1. Define space on your page with only black and white (light and dark) by making hatch marks with your pencil.
Do NOT worry about accurate shapes of the individual objects. The point is to create an impression of space using light and dark.
you are encouraged to make more pencil marks than you think you should make.

2. Take a moment to rough out the shapes of BOTH the foreground and background.
GENERALIZE the shapes geomentrically. This should only take a couple of minutes.

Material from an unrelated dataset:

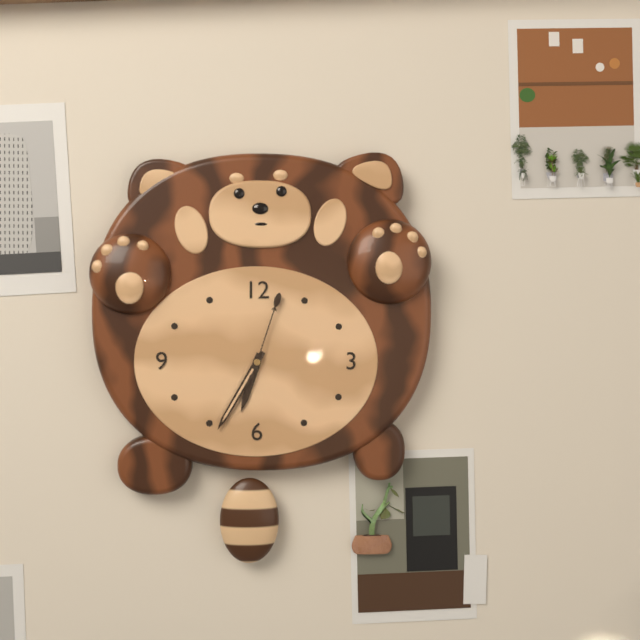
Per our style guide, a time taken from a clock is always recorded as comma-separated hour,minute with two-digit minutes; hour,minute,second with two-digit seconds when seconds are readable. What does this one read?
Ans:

Any longer and you are getting too much detail for this particular exercise.
Ultimately, the emphasis is on creating SPACE and developing detailed SHADOWS.

3. Continue working the shadows, darker and darker by making overlapping, or crossing hatch marks (called "cross-hatching").
Don't worry about preserving highlights.
You should have hatch marks on 95% of the page (or more).
Note how hatch marks roughly follow the direction of edges and help define shape.

4. Darker and darker and darker.
How much information can you find within the shadows?
How many steps of dark gray and black are there?

Use your eraser to "pull" out the highlights.
(there should be VERY FEW areas of paper white)
Use the point of your pencil to make the darkest areas as dark as you can.

*** a note on this drawing....
it could easily be MUCH darker and have been worked for much longer, with more cross hatching; refining the shadows further, and being very careful about the placement and direction of lines that make up the hatch marks.